REQUIRED ACTION >>
In the entries below, find the string "node" and return each line holding it.

THE RECORDS >>

* * * * * * * * *

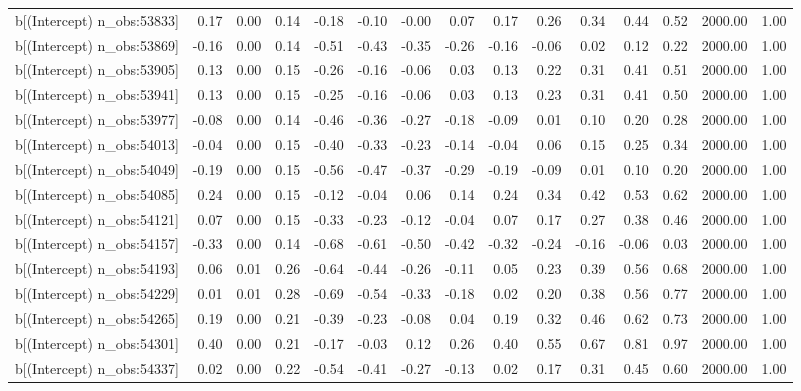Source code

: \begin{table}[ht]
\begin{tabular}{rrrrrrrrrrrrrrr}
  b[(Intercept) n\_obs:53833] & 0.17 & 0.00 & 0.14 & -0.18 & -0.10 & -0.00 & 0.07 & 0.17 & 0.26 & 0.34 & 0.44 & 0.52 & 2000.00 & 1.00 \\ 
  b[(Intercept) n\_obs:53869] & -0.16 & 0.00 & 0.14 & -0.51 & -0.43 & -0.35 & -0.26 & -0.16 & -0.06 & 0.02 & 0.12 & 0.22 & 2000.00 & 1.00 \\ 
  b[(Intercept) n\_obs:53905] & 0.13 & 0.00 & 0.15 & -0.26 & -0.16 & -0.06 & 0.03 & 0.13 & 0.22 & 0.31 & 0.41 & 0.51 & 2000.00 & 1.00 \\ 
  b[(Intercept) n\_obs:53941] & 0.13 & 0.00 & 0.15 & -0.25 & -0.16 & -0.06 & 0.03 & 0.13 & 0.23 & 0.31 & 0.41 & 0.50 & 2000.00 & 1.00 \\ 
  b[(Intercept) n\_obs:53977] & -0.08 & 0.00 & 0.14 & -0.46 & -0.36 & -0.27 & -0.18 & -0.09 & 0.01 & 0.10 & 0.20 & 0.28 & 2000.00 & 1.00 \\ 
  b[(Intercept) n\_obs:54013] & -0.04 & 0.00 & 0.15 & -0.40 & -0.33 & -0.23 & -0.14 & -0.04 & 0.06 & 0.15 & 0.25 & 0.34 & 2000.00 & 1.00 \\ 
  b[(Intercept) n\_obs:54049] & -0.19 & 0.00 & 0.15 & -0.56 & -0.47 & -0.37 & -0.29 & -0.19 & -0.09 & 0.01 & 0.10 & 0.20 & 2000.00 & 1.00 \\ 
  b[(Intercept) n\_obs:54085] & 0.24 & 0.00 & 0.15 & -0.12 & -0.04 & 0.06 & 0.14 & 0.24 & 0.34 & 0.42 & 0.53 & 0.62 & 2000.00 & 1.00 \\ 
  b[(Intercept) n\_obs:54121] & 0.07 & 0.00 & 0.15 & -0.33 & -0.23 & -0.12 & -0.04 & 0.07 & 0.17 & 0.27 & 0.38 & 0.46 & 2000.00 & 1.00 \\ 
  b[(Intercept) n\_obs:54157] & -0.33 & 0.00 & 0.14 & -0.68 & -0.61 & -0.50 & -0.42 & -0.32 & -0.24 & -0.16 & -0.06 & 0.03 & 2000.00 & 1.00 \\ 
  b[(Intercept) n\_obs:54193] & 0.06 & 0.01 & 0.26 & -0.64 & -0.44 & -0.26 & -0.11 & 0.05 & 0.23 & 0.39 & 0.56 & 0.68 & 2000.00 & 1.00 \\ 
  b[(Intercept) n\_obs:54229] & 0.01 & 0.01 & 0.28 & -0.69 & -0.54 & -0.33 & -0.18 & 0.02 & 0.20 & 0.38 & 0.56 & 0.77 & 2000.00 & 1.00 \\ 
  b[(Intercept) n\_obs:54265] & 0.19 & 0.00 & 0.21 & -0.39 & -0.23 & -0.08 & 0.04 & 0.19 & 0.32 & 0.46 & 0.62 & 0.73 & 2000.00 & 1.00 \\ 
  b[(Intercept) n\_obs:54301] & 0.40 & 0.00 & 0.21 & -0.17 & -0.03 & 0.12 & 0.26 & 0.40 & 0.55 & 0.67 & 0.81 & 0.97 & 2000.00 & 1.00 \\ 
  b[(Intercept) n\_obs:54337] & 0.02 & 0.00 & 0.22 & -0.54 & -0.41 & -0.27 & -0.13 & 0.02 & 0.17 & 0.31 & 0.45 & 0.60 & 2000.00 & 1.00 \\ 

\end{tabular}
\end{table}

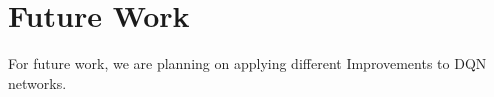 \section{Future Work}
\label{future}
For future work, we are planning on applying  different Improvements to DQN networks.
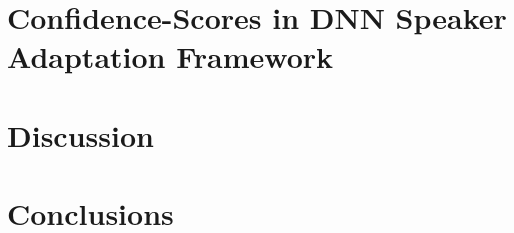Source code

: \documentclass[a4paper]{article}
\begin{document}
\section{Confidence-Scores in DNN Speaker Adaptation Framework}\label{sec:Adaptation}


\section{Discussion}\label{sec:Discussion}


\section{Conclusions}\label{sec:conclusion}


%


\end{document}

* * * * * * * * *

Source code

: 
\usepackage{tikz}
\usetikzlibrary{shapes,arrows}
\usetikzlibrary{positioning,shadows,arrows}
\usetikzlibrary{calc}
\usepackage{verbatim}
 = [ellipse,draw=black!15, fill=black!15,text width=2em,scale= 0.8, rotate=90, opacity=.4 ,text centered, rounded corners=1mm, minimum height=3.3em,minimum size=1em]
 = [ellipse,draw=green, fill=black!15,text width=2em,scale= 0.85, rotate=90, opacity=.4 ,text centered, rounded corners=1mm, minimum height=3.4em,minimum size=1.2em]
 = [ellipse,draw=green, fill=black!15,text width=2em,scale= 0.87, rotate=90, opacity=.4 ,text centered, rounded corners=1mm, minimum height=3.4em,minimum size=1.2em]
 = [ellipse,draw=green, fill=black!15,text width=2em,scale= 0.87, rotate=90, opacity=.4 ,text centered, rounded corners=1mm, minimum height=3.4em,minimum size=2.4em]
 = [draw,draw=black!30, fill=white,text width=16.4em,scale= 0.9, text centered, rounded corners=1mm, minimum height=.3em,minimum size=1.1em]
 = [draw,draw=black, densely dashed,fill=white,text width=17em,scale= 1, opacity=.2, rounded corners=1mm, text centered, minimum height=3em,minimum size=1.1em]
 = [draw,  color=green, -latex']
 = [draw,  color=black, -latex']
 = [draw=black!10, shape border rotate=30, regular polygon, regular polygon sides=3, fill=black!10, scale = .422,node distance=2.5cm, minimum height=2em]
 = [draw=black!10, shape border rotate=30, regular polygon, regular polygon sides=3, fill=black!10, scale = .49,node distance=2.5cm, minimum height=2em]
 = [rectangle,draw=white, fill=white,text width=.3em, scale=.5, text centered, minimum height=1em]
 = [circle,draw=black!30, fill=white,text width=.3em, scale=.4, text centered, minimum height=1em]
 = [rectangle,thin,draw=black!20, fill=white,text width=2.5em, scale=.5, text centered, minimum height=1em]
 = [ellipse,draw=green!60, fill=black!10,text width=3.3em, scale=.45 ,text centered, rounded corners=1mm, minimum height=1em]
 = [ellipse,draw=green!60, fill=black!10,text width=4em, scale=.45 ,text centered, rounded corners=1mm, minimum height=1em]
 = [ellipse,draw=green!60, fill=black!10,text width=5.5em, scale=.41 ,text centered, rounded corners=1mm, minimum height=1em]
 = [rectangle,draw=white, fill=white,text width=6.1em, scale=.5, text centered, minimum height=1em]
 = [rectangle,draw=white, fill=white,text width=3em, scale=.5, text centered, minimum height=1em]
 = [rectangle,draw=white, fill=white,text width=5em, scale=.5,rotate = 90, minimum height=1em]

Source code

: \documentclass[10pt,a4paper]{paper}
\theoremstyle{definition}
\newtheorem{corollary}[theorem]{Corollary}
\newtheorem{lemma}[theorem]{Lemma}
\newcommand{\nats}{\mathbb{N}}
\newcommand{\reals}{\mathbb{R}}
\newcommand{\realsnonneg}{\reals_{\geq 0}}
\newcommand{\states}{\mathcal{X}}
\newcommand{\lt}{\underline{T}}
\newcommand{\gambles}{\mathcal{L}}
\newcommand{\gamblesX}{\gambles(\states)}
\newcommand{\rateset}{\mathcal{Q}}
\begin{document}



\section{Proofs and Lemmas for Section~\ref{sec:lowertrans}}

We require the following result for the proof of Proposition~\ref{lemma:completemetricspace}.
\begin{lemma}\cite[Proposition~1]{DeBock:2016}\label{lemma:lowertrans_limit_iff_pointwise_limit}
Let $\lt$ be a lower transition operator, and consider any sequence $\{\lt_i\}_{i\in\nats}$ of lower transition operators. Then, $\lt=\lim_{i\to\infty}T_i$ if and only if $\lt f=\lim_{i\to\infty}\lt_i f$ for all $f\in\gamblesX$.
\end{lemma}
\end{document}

* * * * * * * * *

COMPLETED EXERCISE >>
 = [draw=black!10, shape border rotate=30, regular polygon, regular polygon sides=3, fill=black!10, scale = .422,node distance=2.5cm, minimum height=2em]
 = [draw=black!10, shape border rotate=30, regular polygon, regular polygon sides=3, fill=black!10, scale = .49,node distance=2.5cm, minimum height=2em]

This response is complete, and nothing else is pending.